M-dex 0.1.1, Mangadex Rest API written in Crystal (Contributors and Testers needed!)

Hi y’all! Yesterday I started doing this project shard called M-dex. It’s a REST API client library that pulls data straight from Mangadex site. This project was started when I want to create a better front-end client using MangaDex’s data. Turns out that at that same period the lead dev of MD announced their plans for a public REST API in which until today it hasn’t been released in the public so it sparked an interest for me to do this.

For those who don’t know (and not weebs), MangaDex is a popular website for reading Japanese mangas. One of the key things I liked about it is that it has a huge library/catalog of manga titles compared to others. And it’s a perfect use case for creating a REST API so why not?

Anyways, I used myhtml shard for scraping the HTML data and the built-in HTTP standard library from Crystal. The codebase right now is insane/dirty and would find ways to utilize and share methods from each endpoints and anytime soon I would seek contributions from you guys in order to make it easier to maintain.

Here’s an example for you guys:

require "m-dex"

mangadex = Mdex::Client.new

puts mangadex.manga(5) # Manga ID for Naruto

When compiled, it would show you this:

{
  "cover_photo": "https://mangadex.org//images/manga/5.jpg?1526016755",
  "name": "Naruto",
  "id": 5,
  "alternate_names": [
    "NARUTO",
    "NARUTO -ナルト-",
    "นินจาคาถาโอ้โฮเฮะ",
    "ナルト",
    "火影忍者",
    "狐忍",
    "나루토"
  ],
  "author": "Kishimoto Masashi",
  "artist": "Kishimoto Masashi",
  "demographics": [
    "Shounen"
  ],
// .. }

Pretty neat and easy.

I am also launching a public API just to test this and so that you could use it in various applications. It’s just a Kemal web app that maps to the endpoints of M-dex. I’m needing testers for this API so that I can test the limits/performance of the Crystal app under heavy loads.

Let me know what you think!

3 Likes

I’m assuming you’re scraping the site and storing the data in some database to serve? Or are you scraping the html on each request? On some of the larger data sets, like https://mangadex-api.herokuapp.com/title/999, it took almost 25 seconds to return the data. It might be worth looking into using some sort of cacheing mechanism + Etags to ease the load.
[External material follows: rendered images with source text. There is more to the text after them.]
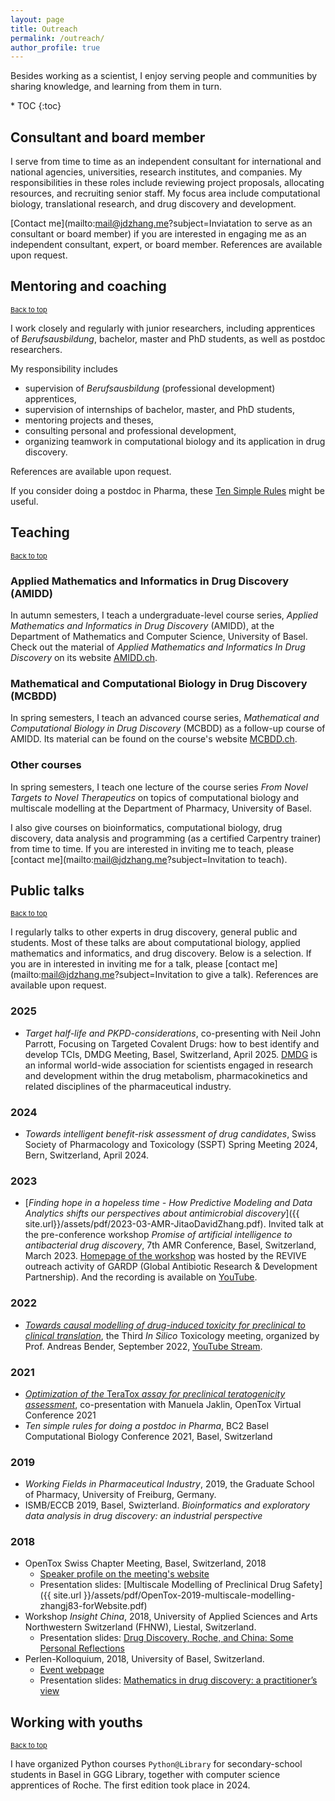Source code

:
 ```yaml
---
layout: page
title: Outreach
permalink: /outreach/
author_profile: true
---
```


Besides working as a scientist, I enjoy serving people and communities by sharing knowledge, and learning from them in turn.

<p id="top"></p>
* TOC
{:toc}

## Consultant and board member

I serve from time to time as an independent consultant for international and national agencies, universities, research institutes, and companies. My responsibilities in these roles include reviewing project proposals, allocating resources, and recruiting senior staff. My focus area include computational biology, translational research, and drug discovery and development.

[Contact me](mailto:mail@jdzhang.me?subject=Inviatation to serve as an consultant or board member) if you are interested in engaging me as an independent consultant, expert, or board member. References are available upon request.

## Mentoring and coaching
<a href="#top" style="font-size: 11px;">Back to top</a>

I work closely and regularly with junior researchers, including apprentices of *Berufsausbildung*, bachelor, master and PhD students, as well as postdoc
researchers.

My responsibility includes

* supervision of *Berufsausbildung* (professional development) apprentices,
* supervision of internships of bachelor, master, and PhD students,
* mentoring projects and theses,
* consulting personal and professional development,
* organizing teamwork in computational biology and its application in drug discovery.

References are available upon request.

If you consider doing a postdoc in Pharma, these [Ten Simple Rules](https://doi.org/10.1371/journal.pcbi.1008989) might be useful.

## Teaching
<a href="#top" style="font-size: 11px;">Back to top</a>

### Applied Mathematics and Informatics in Drug Discovery (AMIDD)

In autumn semesters, I teach a undergraduate-level course series, *Applied Mathematics and Informatics in Drug Discovery* (AMIDD), at the Department of Mathematics and Computer Science, University of Basel. Check out the material of *Applied Mathematics and Informatics In Drug Discovery* on its website [AMIDD.ch](http://amidd.ch).

### Mathematical and Computational Biology in Drug Discovery (MCBDD)

In spring semesters, I teach an advanced course series, *Mathematical and Computational Biology in Drug Discovery* (MCBDD) as a follow-up course of AMIDD. Its material can be found on the course's website [MCBDD.ch](http://mcbdd.ch).

### Other courses

In spring semesters, I teach one lecture of the course series *From Novel Targets to Novel Therapeutics* on topics of computational biology and multiscale modelling at the Department of Pharmacy, University of Basel.


I also give courses on bioinformatics, computational biology, drug discovery, data analysis and programming (as a certified Carpentry trainer) from time to time. If you are interested in inviting me to teach, please [contact me](mailto:mail@jdzhang.me?subject=Invitation to teach).


## Public talks
<a href="#top" style="font-size: 11px;">Back to top</a>

I regularly talks to other experts in drug discovery, general public and students. Most of these talks are about computational biology, applied mathematics and informatics, and drug discovery. Below is a selection. If you are in interested in inviting me for a talk, please [contact me](mailto:mail@jdzhang.me?subject=Invitation to give a talk). References are available upon request.

### 2025

* *Target half-life and PKPD-considerations*, co-presenting with Neil John Parrott, Focusing on Targeted Covalent Drugs: how to best identify and develop TCIs, DMDG Meeting, Basel, Switzerland, April 2025. [DMDG](https://www.dmdg.org/) is an informal world-wide association for scientists engaged in research and development within the drug metabolism, pharmacokinetics and related disciplines of the pharmaceutical industry. 

### 2024

* *Towards intelligent benefit-risk assessment of drug candidates*, Swiss Society of Pharmacology and Toxicology (SSPT) Spring Meeting 2024, Bern, Switzerland, April 2024.

### 2023

* [*Finding hope in a hopeless time - How Predictive Modeling and Data Analytics shifts our perspectives about antimicrobial discovery*]({{ site.url}}/assets/pdf/2023-03-AMR-JitaoDavidZhang.pdf). Invited talk at the pre-conference workshop *Promise of artificial intelligence to antibacterial drug discovery*, 7th AMR Conference, Basel, Switzerland, March 2023. [Homepage of the workshop](https://revive.gardp.org/promise-of-artificial-intelligence-to-antibacterial-drug-discovery/) was hosted by the REVIVE outreach activity of GARDP (Global Antibiotic Research & Development Partnership). And the recording is available on [YouTube](https://www.youtube.com/watch?v=ywEHjej90w4).

### 2022

* [*Towards causal modelling of drug-induced toxicity for preclinical to clinical translation*](http://drugdiscovery.net/tox2022/), the Third *In Silico* Toxicology meeting, organized by Prof. Andreas Bender, September 2022, [YouTube Stream](https://youtu.be/ab1ml2SR7y8).

### 2021

* [*Optimization of the* TeraTox *assay for preclinical teratogenicity assessment*](https://www.opentox.net/events/virtual-conference-2021/program), co-presentation with Manuela Jaklin, OpenTox Virtual Conference 2021
* *Ten simple rules for doing a postdoc in Pharma*, BC2 Basel Computational Biology Conference 2021, Basel, Switzerland

### 2019

* *Working Fields in Pharmaceutical Industry*, 2019, the Graduate School of Pharmacy, University of Freiburg, Germany.
* ISMB/ECCB 2019, Basel, Swizterland. *Bioinformatics and exploratory data analysis in drug discovery: an industrial perspective*

### 2018

* OpenTox Swiss Chapter Meeting, Basel, Switzerland, 2018
  * [Speaker profile on the meeting's website](https://opentox.net/Jitao-David-Zhang)
  * Presentation slides: [Multiscale Modelling of Preclinical Drug Safety]({{ site.url }}/assets/pdf/OpenTox-2019-multiscale-modelling-zhangj83-forWebsite.pdf)
* Workshop *Insight China*, 2018, University of Applied Sciences and Arts Northwestern Switzerland (FHNW), Liestal, Switzerland.
   * Presentation slides: [Drug Discovery, Roche, and China: Some Personal Reflections](https://accio.github.io/assets/pdf/DrugDiscovery-Roche-China-JitaoDavidZhang-Feb2019-FHNW-final-animationSplit.pdf)
* Perlen-Kolloquium, 2018, University of Basel, Switzerland.
   * [Event webpage](https://dmi.unibas.ch/de/aktuelles/vergangene-veranstaltungen/detail/news/perlen-kolloquium-dr-jitao-david-zhang-f-hoffmann-la-roche-ag-basel/)
   * Presentation
     slides: [Mathematics in drug discovery: a practitioner’s view](https://dmi.unibas.ch/fileadmin/user_upload/dmi/Forschung/Mathematik/Perlenkolloquium/colloquium-zhang-20181009-slides.pdf)

## Working with youths
<a href="#top" style="font-size: 11px;">Back to top</a>

I have organized Python courses `Python@Library` for secondary-school students in Basel in GGG Library, together with computer science apprentices of Roche. The first edition took place in 2024.
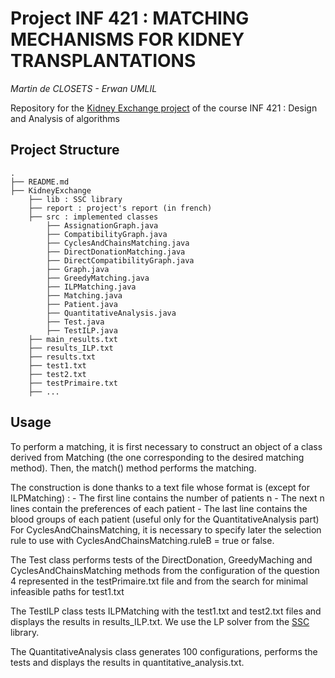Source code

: # Project INF 421 : MATCHING MECHANISMS FOR KIDNEY TRANSPLANTATIONS
*Martin de CLOSETS - Erwan UMLIL*

Repository for the [Kidney Exchange project](https://marceaucoupechoux.wp.imt.fr/files/2020/11/projectINF421-sujet.pdf ) of the course INF 421 : Design and Analysis of algorithms

## Project Structure
```
.
├── README.md
├── KidneyExchange
	├── lib : SSC library
	├── report : project's report (in french)  
	├── src : implemented classes
		├── AssignationGraph.java
		├── CompatibilityGraph.java
		├── CyclesAndChainsMatching.java
		├── DirectDonationMatching.java
		├── DirectCompatibilityGraph.java
		├── Graph.java
		├── GreedyMatching.java
		├── ILPMatching.java
		├── Matching.java
		├── Patient.java
		├── QuantitativeAnalysis.java
		├── Test.java
		├── TestILP.java
	├── main_results.txt
	├── results_ILP.txt
	├── results.txt
	├── test1.txt
	├── test2.txt
	├── testPrimaire.txt
	├── ...
```
## Usage

To perform a matching, it is first necessary to construct an object of a class derived from Matching (the one corresponding to the desired matching method). Then, the match() method performs the matching. 

The construction is done thanks to a text file whose format is (except for ILPMatching) :
	- The first line contains the number of patients n
	- The next n lines contain the preferences of each patient 
	- The last line contains the blood groups of each patient (useful only for the QuantitativeAnalysis part)
For CyclesAndChainsMatching, it is necessary to specify later the selection rule to use with CyclesAndChainsMatching.ruleB = true or false.

The Test class performs tests of the DirectDonation, GreedyMaching and CyclesAndChainsMatching methods from the configuration of the question 4 represented in the testPrimaire.txt file and from
the search for minimal infeasible paths for test1.txt

The TestILP class tests ILPMatching with the test1.txt and test2.txt files and displays the results in results_ILP.txt. We use the LP solver from the [SSC](https://www.ssclab.org/en/index.html) library.

The QuantitativeAnalysis class generates 100 configurations, performs the tests and displays the results in quantitative_analysis.txt.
Also might want to implement some validation, https://mangadex-api.herokuapp.com/title/-1 causes things to bomb out and return CSS/JS.

Otherwise, is good to see some projects utilizing Crystal.

EDIT: Their actual API by comparision takes around 300ms for the same title (https://mangadex.org/api/manga/999).

Hi thanks for your feedback!

  1. In the meantime, it scrapes the HTML for every request. Will try to look into integrating Redis for caching requests.
  2. It really takes a while for titles with larger data sets since it scrapes and at the same time execute another API request directly from the Mangadex API for fetching chapter images. I’ll separate this.
  3. Woah, didn’t noticed that. Thanks for the tip!

Cool sounds good. Yea caching seems like a good idea for this as it prob wont change often so could go with large cache period. Also might be able to leverage async queues to do the scraping, so that could happen periodically without affecting the load times of the data. However that would make more sense if you were also storing the data yourself. Wouldn’t really help if you didn’t have a full copy of their data all the time as kicking off an async task on an HTTP request that wants the data wouldn’t be useful.